#### [Task objective]
How many lines in the items below contain the word "whiskers"? Give only the number.

** Raw data follows **

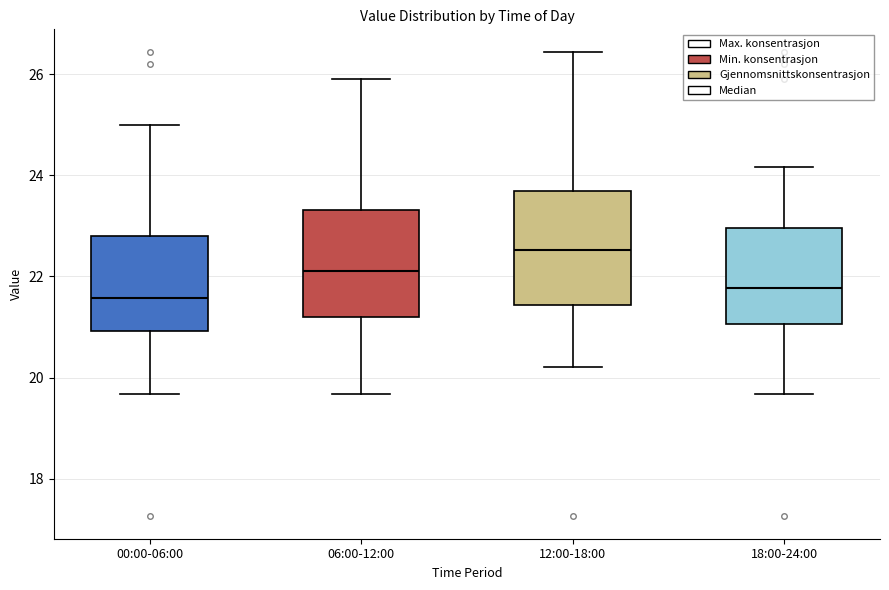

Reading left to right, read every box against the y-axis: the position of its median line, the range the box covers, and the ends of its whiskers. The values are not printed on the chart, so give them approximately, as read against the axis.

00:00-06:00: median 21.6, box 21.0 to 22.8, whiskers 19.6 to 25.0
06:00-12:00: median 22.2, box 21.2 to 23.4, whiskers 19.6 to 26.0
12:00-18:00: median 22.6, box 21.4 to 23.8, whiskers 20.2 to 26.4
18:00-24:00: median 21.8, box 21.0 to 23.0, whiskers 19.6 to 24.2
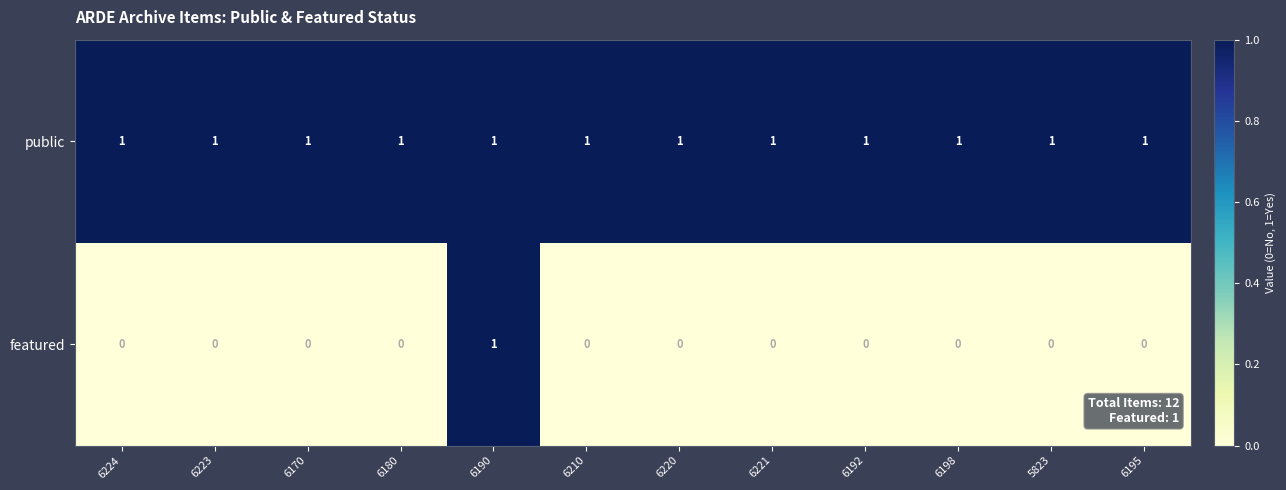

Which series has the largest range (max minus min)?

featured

** End of Raw data **

#### [Output of the exercise]
5